Financial institutions are pouring resources into AI for anti-money laundering, but according to Napier AI, the technology is only as good as the systems it sits on. Most AML platforms were never built with AI in mind, and that mismatch is becoming one of the industry's most pressing blind spots.
Napier AI notes that pressure on financial crime teams keeps mounting. Compliance costs are climbing, regulators want real-time risk detection, and teams are expected to cut false positives while keeping controls defensible. The Napier AI / AML Index found that in many markets, compliance costs are already outpacing the growth of financial crime risk itself, a symptom of complexity, fragmented regulation, and operational drag.
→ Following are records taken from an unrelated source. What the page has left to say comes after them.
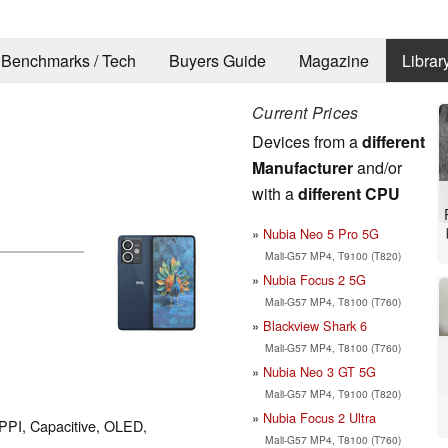
Benchmarks / Tech
Buyers Guide
Magazine
Librar
Current Prices
Devices from a
different
Manufacturer
and/or
with a
different CPU
Nubia Neo 5 Pro 5G
Mali-G57 MP4, T9100 (T820)
Nubia Focus 2 5G
Mali-G57 MP4, T8100 (T760)
Blackview Shark 6
Mali-G57 MP4, T8100 (T760)
Nubia Neo 3 GT 5G
Mali-G57 MP4, T9100 (T820)
Nubia Focus 2 Ultra
 PPI, Capacitive, OLED,
Mali-G57 MP4, T8100 (T760)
The instinct, Napier AI explains, is to bolt AI onto what already exists. But most AML environments weren't designed end-to-end; they evolved piecemeal, with transaction monitoring, screening platforms, and scattered data sources all stitched together over years.
Layering AI on top can deliver short-term wins, but Napier AI warns that fragmentation and governance complexity tend to resurface, leaving institutions with multiple narrow fixes that are harder to explain, audit, or evolve. The result is what Napier AI calls layered technological debt: like rock strata, compacted over time but never truly connected.
Being 'AI-ready', per Napier AI, isn't about having AI tools available. It's about whether data is accessible, consistent, and governed, and whether the architecture can scale and support real-time decisioning with outcomes that are explainable to regulators. Napier AI's test is simple: if an institution can't clearly explain how an alert was generated or why it was discounted, AI risks amplifying problems rather than solving them.
Napier AI cautions against rushing transformation. In financial crime, sudden change is risky, controls can't be disrupted, and regulators expect stability through modernisation. The firms making real progress, Napier AI says, avoid both reckless layering and rapid replacement, instead introducing new capability incrementally, validating outcomes, and sequencing upgrades deliberately.
Despite the challenges, Napier AI points to genuine wins already happening, including AI reducing false positives in screening through deeper name-matching analysis, and supporting investigators by surfacing information faster and summarising cross-jurisdictional regulatory requirements. These successes, Napier AI stresses, depend on accessible data and clearly understood controls.